◆ **TEXT BLOCK**
# Dell XPS or Sony Vaio?



## amrawtanshx (Dec 31, 2010)

I am buying a new laptop now, since my 3 year old HP laptop is sure to die soon.
I had shortlisted few models and these were :

1. HP dv6 3049  (i5,4GB DDR3, 640GB, 1GB ATi 5650) ----  52k
2. Sony Vaio VPCEA36FG (i5,4GB DDR3, 500GB, 1GB ATi 5650)--- 57k
3. Dell XPS 15 (i7, 4GB DDR3, 500GB, 2GB GT 435m) ---  64k

I wont buy HP now since it has some heating issues.
I am somewhat confused between XPS and Vaio.
My primary usage will be gaming, programming, some AutoCAD, ProE.

Question1: Is nVidia GT 435m good ?(Does it fit into mid-range GPU?)
Question2: I am inclined towards XPS because of i7. So will the jump from i5 to i7 be visible?
(i5 + 1GB ATi 5650) and (i7 + 2GB GT 435M ). Which is better ?  

Suggestions will be welcome


----------



## NainO (Jan 1, 2011)

Answer 1- Yes it is a mid range card and significantly better than sony vaio's counterpart 

Answer 2 - Core i7 is better than i5 in both single threaded and multi threaded operations.

So, core i7 + 2GB 435 > core i5 + 5650


----------



## amrawtanshx (Jan 2, 2011)

Well I know that the Dell combo is superior but does the heat produced hamper gaming?
And can I play at longer stretches on XPS without getting any bluescreen or system shutdown due to overheating?


----------



## aytus (Jan 2, 2011)

Lemme add to ur confusion. I know u said u wont use HP ,, but still atleast consider Envy 14. Worth a look if you like macbook pro's. And nice built quality. Additionally consider buying 8 gigs of ram if u go for dell config. Although for your programming and CADD needs anything above a C2D will suffice.
my suggestion .. if you want performance and cheap.. dell xps
if you want looks and reaDY to compromise a little on performance (rupee to rupee comparison) go for Envy. there is literally no other option to consider.


----------



## rahul_c (Jan 2, 2011)

^What is the price of Envy in India?


----------



## amrawtanshx (Jan 2, 2011)

I did consider Envy 17 for a small bit of time. But when I came to know that the entry level model of Envy is somewhere near 65k, I was sure than Envy 17 would cost me a bomb. Hence dropped the idea.

◆ **ACTIVITY A**
Please say whether each statement agrees with the laptop thread, answering yes or no and quoting the words that decide it: (i) the Sony Vaio VPCEA36FG is listed at 57k; (ii) the HP dv6 was ruled out because of its price; (iii) aytus suggests 8 gigs of RAM for the Dell configuration.
◆ **ACTIVITY B**
Resume the laptop thread from its final post and carry it on.
The entries after this point are separate material, apart from the laptop thread.

◆ **DATASET**
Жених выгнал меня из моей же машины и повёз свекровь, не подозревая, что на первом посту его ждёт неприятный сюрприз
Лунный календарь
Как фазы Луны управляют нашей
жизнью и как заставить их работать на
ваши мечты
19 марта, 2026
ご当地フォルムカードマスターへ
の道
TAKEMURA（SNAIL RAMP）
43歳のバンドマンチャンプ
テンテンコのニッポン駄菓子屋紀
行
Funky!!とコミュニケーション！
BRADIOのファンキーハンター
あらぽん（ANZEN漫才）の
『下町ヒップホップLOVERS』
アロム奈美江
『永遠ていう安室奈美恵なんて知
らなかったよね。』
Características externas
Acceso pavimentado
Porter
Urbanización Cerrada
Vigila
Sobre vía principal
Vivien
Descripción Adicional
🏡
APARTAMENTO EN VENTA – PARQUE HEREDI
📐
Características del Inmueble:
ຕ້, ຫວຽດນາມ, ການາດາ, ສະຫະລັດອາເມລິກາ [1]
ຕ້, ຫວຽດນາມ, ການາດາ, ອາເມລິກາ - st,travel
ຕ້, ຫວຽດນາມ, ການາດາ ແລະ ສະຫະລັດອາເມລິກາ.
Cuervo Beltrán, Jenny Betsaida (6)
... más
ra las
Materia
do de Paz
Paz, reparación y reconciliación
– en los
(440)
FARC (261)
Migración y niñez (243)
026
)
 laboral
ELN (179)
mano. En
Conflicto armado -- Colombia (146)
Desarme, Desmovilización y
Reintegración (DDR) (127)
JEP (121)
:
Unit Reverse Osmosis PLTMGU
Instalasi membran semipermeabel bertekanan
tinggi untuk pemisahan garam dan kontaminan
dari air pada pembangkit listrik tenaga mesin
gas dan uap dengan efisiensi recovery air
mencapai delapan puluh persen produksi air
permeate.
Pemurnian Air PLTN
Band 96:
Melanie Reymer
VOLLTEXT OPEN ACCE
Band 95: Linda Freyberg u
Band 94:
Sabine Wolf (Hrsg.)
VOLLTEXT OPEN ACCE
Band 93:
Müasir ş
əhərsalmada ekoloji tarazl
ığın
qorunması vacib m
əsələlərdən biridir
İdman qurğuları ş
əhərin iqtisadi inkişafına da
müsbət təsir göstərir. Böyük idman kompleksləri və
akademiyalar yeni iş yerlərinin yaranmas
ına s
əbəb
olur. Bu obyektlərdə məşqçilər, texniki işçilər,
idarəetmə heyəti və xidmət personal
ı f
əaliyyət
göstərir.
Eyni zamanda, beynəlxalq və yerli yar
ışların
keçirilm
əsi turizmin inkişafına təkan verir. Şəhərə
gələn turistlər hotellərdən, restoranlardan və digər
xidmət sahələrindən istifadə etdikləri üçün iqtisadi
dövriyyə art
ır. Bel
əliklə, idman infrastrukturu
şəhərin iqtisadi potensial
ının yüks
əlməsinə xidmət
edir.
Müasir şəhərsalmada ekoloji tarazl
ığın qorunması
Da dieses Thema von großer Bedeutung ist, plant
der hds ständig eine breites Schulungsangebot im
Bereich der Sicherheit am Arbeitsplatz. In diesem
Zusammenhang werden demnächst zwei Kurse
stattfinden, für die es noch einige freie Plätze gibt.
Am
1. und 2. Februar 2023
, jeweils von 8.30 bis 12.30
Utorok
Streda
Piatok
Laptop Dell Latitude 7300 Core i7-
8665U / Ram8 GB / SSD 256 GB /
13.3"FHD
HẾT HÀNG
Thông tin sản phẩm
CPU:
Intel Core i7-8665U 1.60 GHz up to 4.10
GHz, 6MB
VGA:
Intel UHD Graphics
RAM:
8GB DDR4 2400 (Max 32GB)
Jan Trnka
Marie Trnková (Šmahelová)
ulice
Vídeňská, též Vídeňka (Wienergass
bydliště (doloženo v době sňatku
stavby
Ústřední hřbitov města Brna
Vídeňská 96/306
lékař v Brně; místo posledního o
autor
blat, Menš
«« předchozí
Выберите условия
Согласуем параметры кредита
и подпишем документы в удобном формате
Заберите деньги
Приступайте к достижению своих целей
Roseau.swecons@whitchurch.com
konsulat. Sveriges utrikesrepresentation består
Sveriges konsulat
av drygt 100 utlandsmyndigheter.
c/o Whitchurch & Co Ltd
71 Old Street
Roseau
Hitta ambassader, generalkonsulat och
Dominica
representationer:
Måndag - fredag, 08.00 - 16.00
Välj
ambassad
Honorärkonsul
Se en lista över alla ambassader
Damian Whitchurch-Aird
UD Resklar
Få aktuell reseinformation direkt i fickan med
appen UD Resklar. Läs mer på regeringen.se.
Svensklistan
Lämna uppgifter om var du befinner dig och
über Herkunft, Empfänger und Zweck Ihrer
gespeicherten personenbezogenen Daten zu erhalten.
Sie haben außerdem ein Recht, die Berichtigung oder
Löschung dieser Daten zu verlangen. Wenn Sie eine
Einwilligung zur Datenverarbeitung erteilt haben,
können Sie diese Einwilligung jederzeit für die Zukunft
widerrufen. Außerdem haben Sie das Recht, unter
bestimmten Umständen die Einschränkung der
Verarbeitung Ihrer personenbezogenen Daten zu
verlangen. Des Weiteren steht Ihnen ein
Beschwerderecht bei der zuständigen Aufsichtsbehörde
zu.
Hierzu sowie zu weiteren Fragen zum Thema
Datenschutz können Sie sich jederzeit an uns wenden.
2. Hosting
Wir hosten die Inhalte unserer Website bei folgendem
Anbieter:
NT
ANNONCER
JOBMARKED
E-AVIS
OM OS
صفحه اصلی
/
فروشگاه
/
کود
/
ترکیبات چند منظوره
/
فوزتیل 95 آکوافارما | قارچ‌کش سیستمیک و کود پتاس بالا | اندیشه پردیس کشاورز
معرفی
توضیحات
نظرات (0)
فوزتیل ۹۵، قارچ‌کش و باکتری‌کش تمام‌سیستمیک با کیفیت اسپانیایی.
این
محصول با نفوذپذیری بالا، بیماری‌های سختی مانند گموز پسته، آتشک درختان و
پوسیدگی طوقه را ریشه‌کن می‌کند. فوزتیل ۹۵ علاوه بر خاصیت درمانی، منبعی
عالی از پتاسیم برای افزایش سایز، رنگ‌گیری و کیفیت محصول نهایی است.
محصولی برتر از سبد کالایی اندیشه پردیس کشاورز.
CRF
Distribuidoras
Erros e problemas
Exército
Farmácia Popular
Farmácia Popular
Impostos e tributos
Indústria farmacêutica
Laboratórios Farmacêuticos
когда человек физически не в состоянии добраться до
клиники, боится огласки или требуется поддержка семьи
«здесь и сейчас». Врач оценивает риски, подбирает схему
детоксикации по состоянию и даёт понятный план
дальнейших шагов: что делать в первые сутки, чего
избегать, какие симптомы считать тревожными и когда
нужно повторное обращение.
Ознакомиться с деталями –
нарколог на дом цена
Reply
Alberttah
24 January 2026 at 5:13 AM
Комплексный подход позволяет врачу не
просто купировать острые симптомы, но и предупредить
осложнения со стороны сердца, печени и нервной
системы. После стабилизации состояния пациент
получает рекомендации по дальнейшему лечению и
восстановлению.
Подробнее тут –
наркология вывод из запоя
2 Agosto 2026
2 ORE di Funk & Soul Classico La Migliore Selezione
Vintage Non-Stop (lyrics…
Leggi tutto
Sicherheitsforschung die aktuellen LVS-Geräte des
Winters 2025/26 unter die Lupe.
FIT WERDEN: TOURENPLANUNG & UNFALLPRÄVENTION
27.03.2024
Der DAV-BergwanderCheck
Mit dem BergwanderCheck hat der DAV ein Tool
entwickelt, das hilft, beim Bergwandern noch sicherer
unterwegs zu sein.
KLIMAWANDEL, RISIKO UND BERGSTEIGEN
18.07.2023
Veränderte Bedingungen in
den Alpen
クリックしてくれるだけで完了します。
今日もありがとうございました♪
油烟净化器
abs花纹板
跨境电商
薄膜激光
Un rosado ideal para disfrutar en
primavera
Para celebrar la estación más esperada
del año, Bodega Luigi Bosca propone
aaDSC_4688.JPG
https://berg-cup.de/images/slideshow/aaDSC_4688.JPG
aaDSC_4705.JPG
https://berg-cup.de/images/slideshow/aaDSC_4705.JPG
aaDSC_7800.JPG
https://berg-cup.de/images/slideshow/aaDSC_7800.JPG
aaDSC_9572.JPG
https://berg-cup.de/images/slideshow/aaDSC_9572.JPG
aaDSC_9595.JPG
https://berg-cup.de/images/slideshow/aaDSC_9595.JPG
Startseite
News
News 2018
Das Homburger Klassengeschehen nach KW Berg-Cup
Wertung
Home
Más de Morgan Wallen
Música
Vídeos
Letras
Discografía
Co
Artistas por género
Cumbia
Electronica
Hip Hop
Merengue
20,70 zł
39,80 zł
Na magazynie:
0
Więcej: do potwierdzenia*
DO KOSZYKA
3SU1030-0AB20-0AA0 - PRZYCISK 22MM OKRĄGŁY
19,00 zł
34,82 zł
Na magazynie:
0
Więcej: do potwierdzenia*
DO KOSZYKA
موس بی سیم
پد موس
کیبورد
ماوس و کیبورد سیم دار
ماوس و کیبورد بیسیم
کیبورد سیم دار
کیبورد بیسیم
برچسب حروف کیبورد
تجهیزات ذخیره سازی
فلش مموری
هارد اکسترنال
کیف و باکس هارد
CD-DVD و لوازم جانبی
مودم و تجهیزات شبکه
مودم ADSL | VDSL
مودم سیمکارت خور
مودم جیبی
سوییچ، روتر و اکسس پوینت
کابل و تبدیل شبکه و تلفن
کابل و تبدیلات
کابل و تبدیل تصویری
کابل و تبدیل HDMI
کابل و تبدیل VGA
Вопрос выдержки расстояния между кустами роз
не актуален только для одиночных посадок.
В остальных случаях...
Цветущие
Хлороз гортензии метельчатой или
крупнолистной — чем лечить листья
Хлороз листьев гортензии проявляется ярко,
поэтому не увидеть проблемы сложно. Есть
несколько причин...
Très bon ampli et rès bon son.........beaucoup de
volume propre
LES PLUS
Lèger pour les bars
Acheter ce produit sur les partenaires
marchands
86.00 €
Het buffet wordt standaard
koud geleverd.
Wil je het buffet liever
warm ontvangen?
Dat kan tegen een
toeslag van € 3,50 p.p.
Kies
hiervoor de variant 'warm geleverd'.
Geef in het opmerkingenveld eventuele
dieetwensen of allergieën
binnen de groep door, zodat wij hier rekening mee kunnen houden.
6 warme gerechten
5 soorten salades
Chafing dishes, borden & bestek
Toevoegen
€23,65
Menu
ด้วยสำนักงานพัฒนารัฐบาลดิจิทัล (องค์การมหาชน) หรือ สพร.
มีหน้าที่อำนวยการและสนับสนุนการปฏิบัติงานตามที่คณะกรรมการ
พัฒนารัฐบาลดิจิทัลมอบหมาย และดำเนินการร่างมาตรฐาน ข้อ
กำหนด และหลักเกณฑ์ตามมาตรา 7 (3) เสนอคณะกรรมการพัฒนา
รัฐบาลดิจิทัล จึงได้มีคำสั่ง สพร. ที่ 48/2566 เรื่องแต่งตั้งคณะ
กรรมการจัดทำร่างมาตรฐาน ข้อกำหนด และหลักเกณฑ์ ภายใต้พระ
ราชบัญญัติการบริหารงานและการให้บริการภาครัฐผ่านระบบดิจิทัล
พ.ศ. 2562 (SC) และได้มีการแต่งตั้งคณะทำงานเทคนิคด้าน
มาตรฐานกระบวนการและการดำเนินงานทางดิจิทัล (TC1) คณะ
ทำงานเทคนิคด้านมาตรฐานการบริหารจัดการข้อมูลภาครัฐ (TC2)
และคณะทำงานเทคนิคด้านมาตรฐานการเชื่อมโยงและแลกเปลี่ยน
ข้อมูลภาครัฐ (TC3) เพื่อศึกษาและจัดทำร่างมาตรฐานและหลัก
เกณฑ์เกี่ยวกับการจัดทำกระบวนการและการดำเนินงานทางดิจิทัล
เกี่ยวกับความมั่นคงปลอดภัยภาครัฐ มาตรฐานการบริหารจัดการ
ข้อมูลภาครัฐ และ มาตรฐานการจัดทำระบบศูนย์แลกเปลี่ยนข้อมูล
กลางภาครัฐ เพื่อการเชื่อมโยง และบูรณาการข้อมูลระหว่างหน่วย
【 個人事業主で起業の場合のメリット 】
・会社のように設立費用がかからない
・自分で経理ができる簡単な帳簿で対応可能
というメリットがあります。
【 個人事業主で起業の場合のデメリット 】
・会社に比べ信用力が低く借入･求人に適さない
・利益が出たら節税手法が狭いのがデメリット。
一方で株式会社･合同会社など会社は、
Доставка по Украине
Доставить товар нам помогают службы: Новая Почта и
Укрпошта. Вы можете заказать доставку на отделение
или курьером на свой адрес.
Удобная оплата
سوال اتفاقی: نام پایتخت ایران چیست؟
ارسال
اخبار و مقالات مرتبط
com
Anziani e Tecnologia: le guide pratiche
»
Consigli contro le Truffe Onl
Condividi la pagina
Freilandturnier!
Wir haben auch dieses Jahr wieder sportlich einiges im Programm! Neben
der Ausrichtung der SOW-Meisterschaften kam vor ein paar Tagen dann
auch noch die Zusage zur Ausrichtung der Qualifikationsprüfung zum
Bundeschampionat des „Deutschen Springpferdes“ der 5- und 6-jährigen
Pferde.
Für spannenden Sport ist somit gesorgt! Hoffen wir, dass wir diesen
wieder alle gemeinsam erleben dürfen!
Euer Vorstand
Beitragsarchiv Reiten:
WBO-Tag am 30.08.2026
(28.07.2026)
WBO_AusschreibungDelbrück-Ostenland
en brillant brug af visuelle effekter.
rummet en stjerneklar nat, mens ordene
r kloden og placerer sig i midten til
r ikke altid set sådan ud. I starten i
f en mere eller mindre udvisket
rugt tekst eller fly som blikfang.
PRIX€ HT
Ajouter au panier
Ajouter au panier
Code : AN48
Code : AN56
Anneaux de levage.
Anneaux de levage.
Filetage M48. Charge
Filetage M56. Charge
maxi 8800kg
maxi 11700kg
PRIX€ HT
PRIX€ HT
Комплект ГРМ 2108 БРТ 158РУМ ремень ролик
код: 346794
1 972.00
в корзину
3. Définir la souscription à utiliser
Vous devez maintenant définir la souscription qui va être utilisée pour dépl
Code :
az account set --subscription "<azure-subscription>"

◆ **TASK ANSWER A**
(i) Yes: "Sony Vaio VPCEA36FG (i5,4GB DDR3, 500GB, 1GB ATi 5650)--- 57k"
(ii) No: "I wont buy HP now since it has some heating issues."
(iii) Yes: "Additionally consider buying 8 gigs of ram if u go for dell config."

◆ **TASK ANSWER B**
----------



## ashu888ashu888 (Jan 3, 2011)

if u opt for gaming, then look no further than the DELL XPS with core i7 

get a decent laptop cooling pad, say of Belkin wich will cost u 1K and u will be good with it, 
(I personally hv a SONY VAIO, core i3-330M,4GB RAM,500GB HDD, ATi 5650 (1GB) GPU, wen i purchased my VAIO in march 2010 as soon as it was launched, it was the best it its class both config vs price ratio , costed me 49K)

but then DELL has come up with their core i5,i7 based laptops, so its a good choice.. 


btw, PLEASE, do not expect to hv good battery back-up time while playing on DELL or any gaming lappy for tat matter as it will consume lots of power, so play it wen u are plugged in to  apower source.. 
----------------

CHeers n e-peace....


----------



## Akshay (Jan 5, 2011)

Sony Vaio laptops have notorious problem of overheating. I have been using it with cooling pad from Belkin (available at Croma for 1.8k with 4 USB ports) but still the laptop runs hot.

I believe Dell does a better job at keeping their products cool than Sony


----------



## ashu888ashu888 (Jan 5, 2011)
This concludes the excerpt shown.